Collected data

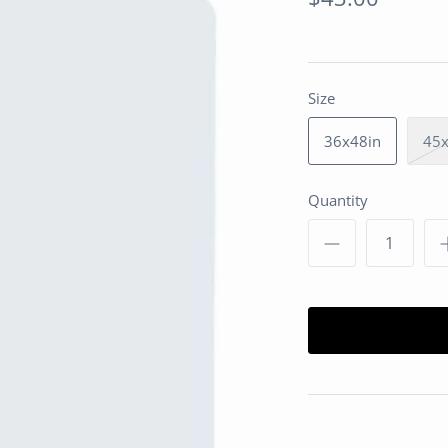
Size
36x48in
45x
Quantity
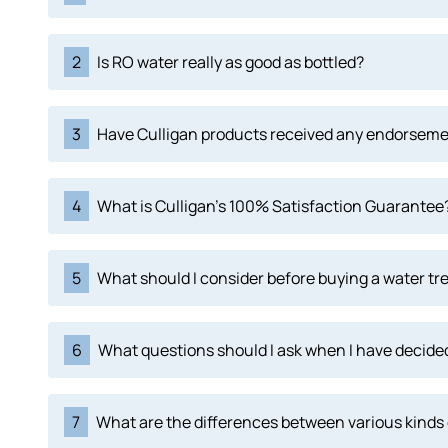
2
Is RO water really as good as bottled?
3
Have Culligan products received any endorsem
4
What is Culligan's 100% Satisfaction Guarantee
5
What should I consider before buying a water tr
6
What questions should I ask when I have decided
7
What are the differences between various kinds 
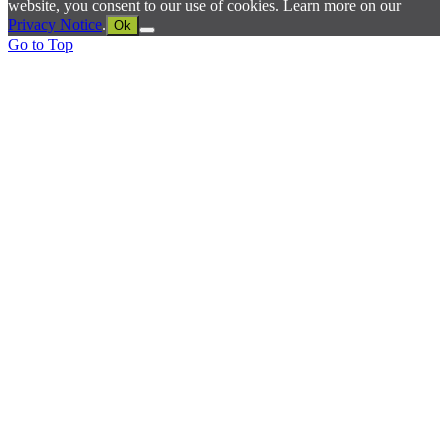
website, you consent to our use of cookies. Learn more on our
Privacy Notice
.
Ok
Go to Top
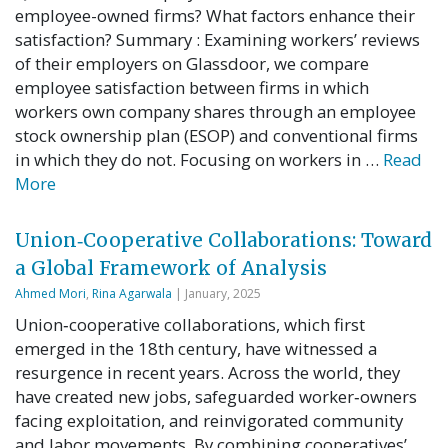
employee-owned firms? What factors enhance their
satisfaction? Summary : Examining workers’ reviews
of their employers on Glassdoor, we compare
employee satisfaction between firms in which
workers own company shares through an employee
stock ownership plan (ESOP) and conventional firms
in which they do not. Focusing on workers in …
Read
More
Union‐Cooperative Collaborations: Toward
a Global Framework of Analysis
Ahmed Mori
,
Rina Agarwala
| January, 2025
Union‐cooperative collaborations, which first
emerged in the 18th century, have witnessed a
resurgence in recent years. Across the world, they
have created new jobs, safeguarded worker‐owners
facing exploitation, and reinvigorated community
and labor movements. By combining cooperatives’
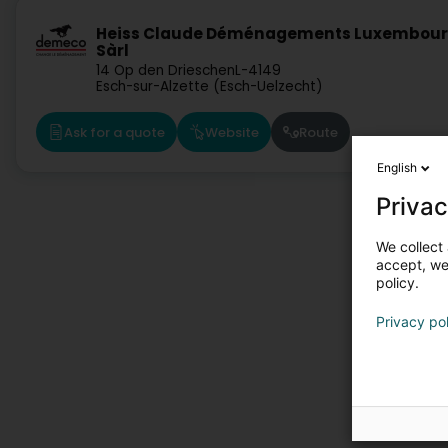
Heiss Claude Déménagements Luxembou
Sàrl
14 Op den Drieschen
L-4149
Esch-sur-Alzette (Esch-Uelzecht)
Ask for a quote
Website
Route
English
Privac
We collect 
accept, we'
policy.
Privacy po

**WHAT TO PRODUCE:**
Copy each of the entries above precisely, and drop whatever pictures they hold.

**SOLVED PROBLEM:**
Size
36x48in
45x
Quantity
2
Is RO water really as good as bottled?
3
Have Culligan products received any endorsem
4
What is Culligan's 100% Satisfaction Guarantee
5
What should I consider before buying a water tr
6
What questions should I ask when I have decided
7
What are the differences between various kinds 
website, you consent to our use of cookies. Learn more on our
Privacy Notice
.
Ok
Go to Top
employee-owned firms? What factors enhance their
satisfaction? Summary : Examining workers’ reviews
of their employers on Glassdoor, we compare
employee satisfaction between firms in which
workers own company shares through an employee
stock ownership plan (ESOP) and conventional firms
in which they do not. Focusing on workers in …
Read
More
Union‐Cooperative Collaborations: Toward
a Global Framework of Analysis
Ahmed Mori
,
Rina Agarwala
| January, 2025
Union‐cooperative collaborations, which first
emerged in the 18th century, have witnessed a
resurgence in recent years. Across the world, they
have created new jobs, safeguarded worker‐owners
facing exploitation, and reinvigorated community
and labor movements. By combining cooperatives’
Heiss Claude Déménagements Luxembou
Sàrl
14 Op den Drieschen
L-4149
Esch-sur-Alzette (Esch-Uelzecht)
Ask for a quote
Website
Route
English
Privac
We collect 
accept, we'
policy.
Privacy po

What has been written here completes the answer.